<<<<

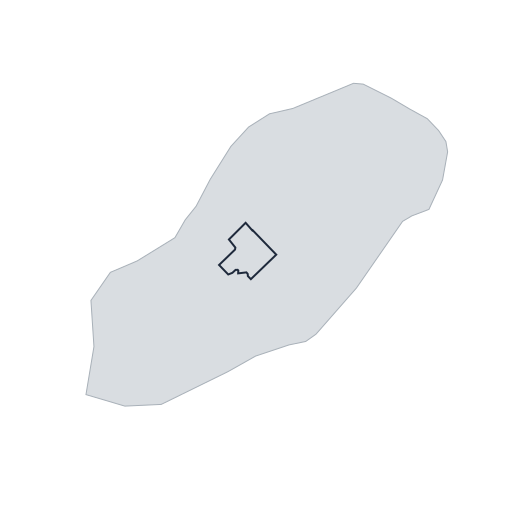 location of 80, Ar Rayyān, Qatar, rotated 226°
{"feature_id": "91078587B61034229486760", "entity_name": "80", "entity_type": "district", "adm_level": 2, "iso_a3": "QAT", "parent_name": "Qatar", "parent_adm1": "Ar Rayyān", "projection": "natural_earth1", "projection_center": [51.221, 25.39], "detail": "fine", "context": "in_parent", "style": "outline", "palette": "slate", "viewbox_px": 512, "rotation_deg": 226, "n_neighbors": 0, "source": "geoboundaries", "source_scale": "gbopen_adm2", "svg_char_len": 908}
<svg xmlns="http://www.w3.org/2000/svg" viewBox="0 0 512 512"><g transform="rotate(226 256 256)"><path d="M275.7,462.9L255.1,468.6L235.7,474.6L219.4,474.5L206.4,472.1L197.8,466.2L181.1,443.0L169.4,412.8L176.6,396.0L179.1,385.5L163.2,306.0L158.1,244.9L160.0,232.4L169.1,218.0L184.3,186.2L192.3,155.5L215.1,84.7L239.1,57.4L274.4,37.4L303.4,76.5L338.7,106.4L345.4,139.9L335.0,167.1L325.5,210.4L331.2,230.3L333.4,247.5L343.0,276.5L352.3,314.1L353.9,340.3L348.9,364.5L336.6,384.9L312.5,446.1L305.2,452.5L275.7,462.9Z" fill="#d9dde1" stroke="#a8b0b8" stroke-width="1"/><path d="M275.2,223.2L262.0,223.2L260.3,227.3L260.2,231.7L258.8,233.2L257.9,233.2L255.9,231.1L250.9,237.7L248.9,237.6L247.2,236.2L242.9,236.2L242.9,257.6L242.9,271.5L272.5,271.5L276.9,271.5L276.9,271.1L287.1,271.6L286.9,260.7L286.7,248.0L276.4,247.0L275.2,245.4L275.2,227.9L275.2,223.2Z" fill="none" stroke="#1e293b" stroke-width="2"/></g></svg>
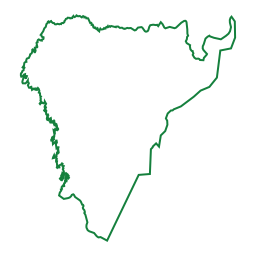 Mateiros, Tocantins, Brazil (Equal Earth projection)
{"feature_id": "56859067B75017008112328", "entity_name": "Mateiros", "entity_type": "district", "adm_level": 2, "iso_a3": "BRA", "parent_name": "Brazil", "parent_adm1": "Tocantins", "projection": "equal_earth", "projection_center": [-46.657, -10.707], "detail": "fine", "context": "isolated", "style": "outline", "palette": "green", "viewbox_px": 256, "rotation_deg": 0, "n_neighbors": 0, "source": "geoboundaries", "source_scale": "gbopen_adm2", "svg_char_len": 5486}
<svg xmlns="http://www.w3.org/2000/svg" viewBox="0 0 256 256"><path d="M85.4,214.8L87.4,222.3L86.5,224.9L86.4,226.4L86.5,227.7L87.7,230.2L89.3,231.3L94.1,233.0L96.7,236.2L98.4,237.4L100.6,237.1L107.1,240.6L138.7,174.9L149.9,174.0L150.9,149.2L152.7,147.3L152.8,146.5L156.1,143.4L159.0,146.6L160.8,135.4L165.2,131.1L167.4,124.8L167.2,120.7L165.9,118.4L167.7,113.5L170.9,110.5L172.6,110.4L173.8,109.3L180.9,106.4L193.8,96.7L200.6,90.6L209.4,86.9L216.9,77.6L220.3,50.5L231.0,48.4L235.1,37.6L234.8,21.4L231.5,16.7L230.5,17.9L229.8,20.0L229.9,22.6L231.0,27.1L230.0,31.3L228.5,33.7L225.9,35.9L220.9,39.3L214.0,37.8L210.0,36.4L209.4,35.7L207.6,36.7L205.5,38.6L203.7,44.4L202.8,46.2L202.7,48.4L203.5,50.1L207.0,54.0L206.7,54.7L203.9,57.9L203.4,60.2L200.0,60.0L199.4,59.1L198.3,58.6L196.0,58.8L194.4,57.7L192.7,54.9L193.4,53.3L192.8,52.1L192.7,51.1L191.7,50.9L190.4,49.2L189.9,46.2L190.1,45.2L186.7,43.1L185.8,41.2L186.8,39.4L187.1,36.9L188.1,35.7L187.4,33.8L187.3,29.4L186.5,22.1L185.8,21.0L185.4,20.8L184.2,20.9L181.3,22.7L176.1,27.6L174.6,28.2L169.7,26.9L165.4,28.3L164.3,27.5L162.6,24.2L160.8,22.2L158.2,26.1L157.1,24.8L156.0,25.1L153.1,24.7L150.3,25.2L149.3,26.8L148.4,29.9L147.6,31.2L146.0,31.7L144.9,31.2L142.3,27.6L141.4,27.1L138.0,27.6L135.8,30.1L134.6,30.4L130.8,28.0L128.7,28.2L127.2,27.9L124.8,28.9L124.3,28.6L123.6,28.7L122.0,27.7L119.9,27.9L118.0,26.5L116.1,26.6L115.9,27.2L111.1,26.0L110.2,26.8L109.5,26.2L108.1,27.1L107.8,26.3L107.3,27.1L106.7,26.9L105.6,27.6L105.6,28.5L104.9,28.7L104.0,28.2L103.5,29.1L101.6,29.5L100.8,29.4L100.3,28.7L99.3,30.6L99.2,31.3L97.8,30.2L97.7,28.4L97.3,28.1L96.8,29.2L95.3,28.3L95.1,27.7L94.6,28.0L93.5,27.5L93.3,27.0L93.7,26.9L92.8,24.8L91.6,24.9L91.6,23.3L91.2,22.8L90.2,23.0L88.1,18.3L86.4,18.3L86.3,17.6L85.4,17.5L84.9,16.9L84.3,17.3L84.1,16.7L83.1,16.1L81.8,17.4L79.8,16.0L78.0,16.3L76.5,15.4L76.0,16.2L74.6,17.1L73.8,16.8L73.4,16.0L72.3,17.3L72.2,18.1L70.2,18.4L69.9,17.9L67.7,17.7L67.1,18.5L65.9,18.9L65.0,20.6L64.4,21.1L64.3,22.2L63.1,23.1L62.6,22.9L61.5,23.2L61.1,24.1L60.3,23.9L59.4,24.3L57.5,23.8L56.0,24.4L54.8,24.2L54.1,23.1L52.6,22.9L52.3,22.3L51.1,21.8L51.0,21.1L50.4,21.3L49.3,22.4L48.4,21.4L47.8,21.9L47.5,23.2L46.6,23.8L46.3,24.6L45.8,26.8L44.3,28.4L43.2,31.3L40.7,34.9L41.5,35.3L41.7,36.5L42.3,37.0L43.5,37.2L43.6,38.0L43.3,39.1L41.8,39.7L41.8,40.6L40.4,40.4L38.8,39.4L38.0,39.9L37.6,40.6L37.6,42.2L36.9,42.3L36.5,42.9L37.2,46.3L36.6,46.3L36.9,47.3L34.9,47.7L35.6,50.7L35.0,52.2L34.5,52.2L33.2,49.4L32.7,49.3L32.2,49.9L32.4,51.1L31.6,53.4L30.1,54.4L30.1,55.3L28.8,58.0L27.2,58.4L26.7,58.9L26.1,60.8L26.4,61.8L24.9,62.3L24.3,63.0L24.0,65.4L22.6,67.4L23.0,67.7L24.1,67.0L24.5,67.7L23.7,68.7L23.6,70.2L22.3,71.1L21.9,72.5L21.3,73.0L20.9,73.8L20.9,75.7L21.3,76.7L22.6,76.2L24.1,74.5L25.0,74.2L24.8,75.6L26.9,76.1L26.2,78.0L25.5,78.1L24.7,77.1L23.6,77.3L22.4,81.4L22.4,82.4L22.8,83.3L25.4,83.4L26.5,82.4L27.8,80.4L27.8,82.2L28.5,82.5L28.8,83.4L27.9,85.2L29.0,87.7L30.5,87.8L30.9,86.9L31.3,86.8L32.0,89.9L32.6,89.5L32.7,88.9L33.2,89.2L34.0,88.5L34.4,88.6L35.2,89.7L36.7,89.9L36.5,88.6L37.3,88.9L37.9,88.0L38.7,88.9L39.4,90.9L38.8,92.6L40.0,93.2L40.1,95.6L41.0,96.6L40.5,97.1L40.5,98.1L40.9,99.0L40.4,100.2L41.0,101.1L40.6,102.3L39.7,103.6L40.1,104.1L41.2,102.7L41.9,103.0L42.2,102.5L43.7,103.3L44.7,102.7L44.8,101.5L46.1,103.8L44.9,105.7L44.6,106.9L44.8,107.7L45.7,107.0L46.0,107.6L44.1,110.4L44.5,110.9L45.5,109.6L46.3,110.7L46.0,112.5L46.2,114.3L46.6,114.7L47.9,114.4L48.2,115.1L47.8,115.4L47.9,117.0L47.2,116.5L46.8,118.8L47.2,119.8L48.0,120.1L48.0,119.1L48.9,119.2L50.8,118.1L51.0,119.5L50.2,120.4L50.0,121.7L50.3,122.5L50.9,122.6L51.2,121.1L52.7,122.5L52.8,121.2L53.4,121.3L54.0,120.6L54.4,121.1L54.1,122.1L54.3,123.1L54.0,124.2L54.3,124.9L55.1,124.2L55.2,125.4L55.6,125.7L55.8,124.7L56.4,124.3L57.0,126.1L56.9,127.2L58.1,128.7L58.1,129.5L57.3,130.1L56.2,128.7L55.8,130.1L55.3,130.5L54.8,129.6L54.4,130.4L53.6,130.0L54.1,132.8L54.8,132.6L54.9,133.4L54.3,134.9L54.3,136.2L54.0,137.4L53.1,136.7L52.1,137.4L51.9,138.7L51.2,139.8L51.3,140.6L52.1,140.7L53.3,138.6L53.8,138.6L54.0,139.3L52.9,140.3L52.7,141.0L52.9,143.5L53.2,143.0L53.5,143.6L54.8,142.3L55.2,142.8L56.1,140.6L56.6,140.6L56.9,142.5L55.9,144.2L56.5,148.4L58.1,147.2L58.5,147.3L58.1,148.8L58.7,152.6L58.3,153.0L57.7,151.7L57.6,152.6L57.0,152.7L56.7,154.7L56.3,154.9L56.5,156.3L54.5,156.8L54.1,155.2L53.1,157.3L52.9,158.2L55.2,157.6L56.4,158.1L56.9,158.9L56.1,159.9L56.1,161.0L56.6,160.7L57.1,161.1L56.8,162.3L57.2,166.2L56.8,167.4L57.2,167.8L58.0,166.7L58.8,167.5L59.4,167.4L59.3,166.5L58.8,165.6L61.3,164.4L62.0,163.4L62.6,163.8L62.2,165.1L62.4,165.9L63.7,166.1L63.0,167.8L63.4,168.5L62.8,169.2L63.8,171.3L63.9,172.3L63.3,172.7L63.4,173.5L62.9,174.0L62.3,173.2L61.9,174.6L61.2,175.5L61.2,176.7L61.9,176.4L61.8,177.8L61.3,178.2L60.4,178.0L59.9,178.7L61.3,180.2L61.9,180.2L62.1,179.2L62.6,179.2L63.4,177.9L63.4,177.1L63.8,176.2L63.7,175.2L66.0,173.1L67.6,174.4L66.2,175.7L66.7,176.2L67.5,175.7L68.6,175.9L68.5,176.9L69.0,177.7L68.2,178.6L67.2,177.6L67.2,178.3L66.6,178.5L65.6,177.7L65.4,178.3L66.2,179.2L66.7,180.6L66.5,181.2L65.9,180.9L65.3,179.9L65.0,180.7L65.1,182.4L64.9,183.0L64.1,183.3L64.0,184.0L64.2,186.1L63.7,186.3L62.8,185.6L61.6,187.2L62.0,188.9L60.9,189.4L61.3,190.4L59.8,192.6L59.1,195.5L63.8,198.9L68.0,198.1L69.7,197.5L71.1,196.2L71.8,194.9L73.2,194.3L73.9,194.8L75.1,197.0L79.9,200.4L80.8,201.5L82.2,204.7L83.0,204.8L83.4,205.4L83.5,206.0L82.8,207.8L83.2,208.9L84.3,210.1L84.9,212.1L84.3,213.0L85.4,214.8Z" fill="none" stroke="#15803d" stroke-width="2"/></svg>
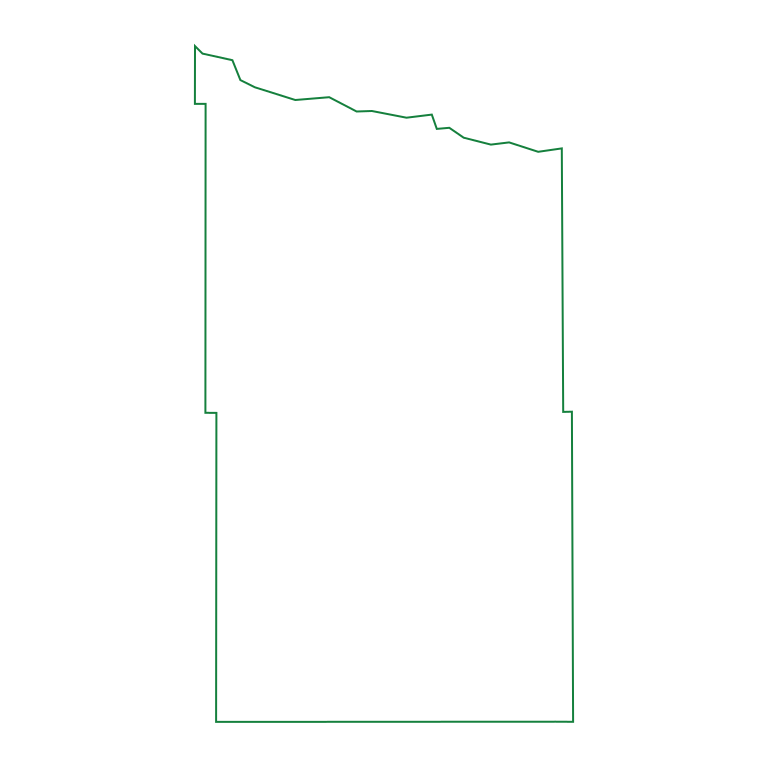 the district of Brown, Nebraska, United States of America
{"feature_id": "52423323B61841998846050", "entity_name": "Brown", "entity_type": "district", "adm_level": 2, "iso_a3": "USA", "parent_name": "United States of America", "parent_adm1": "Nebraska", "projection": "natural_earth1", "projection_center": [-99.937, 42.466], "detail": "fine", "context": "isolated", "style": "outline", "palette": "green", "viewbox_px": 768, "rotation_deg": 0, "n_neighbors": 0, "source": "geoboundaries", "source_scale": "gbopen_adm2", "svg_char_len": 457}
<svg xmlns="http://www.w3.org/2000/svg" viewBox="0 0 768 768"><path d="M555.8,721.7L573.1,721.8L571.9,411.7L563.2,411.9L561.8,148.4L538.2,151.8L509.1,142.4L490.9,144.6L463.7,137.7L449.3,127.8L436.8,128.9L431.8,114.6L406.5,117.7L371.9,111.0L356.6,111.5L329.2,97.2L295.3,100.0L254.9,87.3L240.4,80.1L232.4,60.2L202.5,53.6L195.0,46.1L194.9,103.9L205.6,103.9L205.4,412.8L216.4,412.9L216.1,721.9L555.8,721.7Z" fill="none" stroke="#15803d" stroke-width="2"/></svg>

>>>>

Copy the stretch from the start of the material through the line containing "Mateiros, Tocantins, Brazil", keeping every character as it appears, and leave the pictures out of your answer.

■ **TASK OUTPUT**:
 location of 80, Ar Rayyān, Qatar, rotated 226°
{"feature_id": "91078587B61034229486760", "entity_name": "80", "entity_type": "district", "adm_level": 2, "iso_a3": "QAT", "parent_name": "Qatar", "parent_adm1": "Ar Rayyān", "projection": "natural_earth1", "projection_center": [51.221, 25.39], "detail": "fine", "context": "in_parent", "style": "outline", "palette": "slate", "viewbox_px": 512, "rotation_deg": 226, "n_neighbors": 0, "source": "geoboundaries", "source_scale": "gbopen_adm2", "svg_char_len": 908}
<svg xmlns="http://www.w3.org/2000/svg" viewBox="0 0 512 512"><g transform="rotate(226 256 256)"><path d="M275.7,462.9L255.1,468.6L235.7,474.6L219.4,474.5L206.4,472.1L197.8,466.2L181.1,443.0L169.4,412.8L176.6,396.0L179.1,385.5L163.2,306.0L158.1,244.9L160.0,232.4L169.1,218.0L184.3,186.2L192.3,155.5L215.1,84.7L239.1,57.4L274.4,37.4L303.4,76.5L338.7,106.4L345.4,139.9L335.0,167.1L325.5,210.4L331.2,230.3L333.4,247.5L343.0,276.5L352.3,314.1L353.9,340.3L348.9,364.5L336.6,384.9L312.5,446.1L305.2,452.5L275.7,462.9Z" fill="#d9dde1" stroke="#a8b0b8" stroke-width="1"/><path d="M275.2,223.2L262.0,223.2L260.3,227.3L260.2,231.7L258.8,233.2L257.9,233.2L255.9,231.1L250.9,237.7L248.9,237.6L247.2,236.2L242.9,236.2L242.9,257.6L242.9,271.5L272.5,271.5L276.9,271.5L276.9,271.1L287.1,271.6L286.9,260.7L286.7,248.0L276.4,247.0L275.2,245.4L275.2,227.9L275.2,223.2Z" fill="none" stroke="#1e293b" stroke-width="2"/></g></svg>
 Mateiros, Tocantins, Brazil (Equal Earth projection)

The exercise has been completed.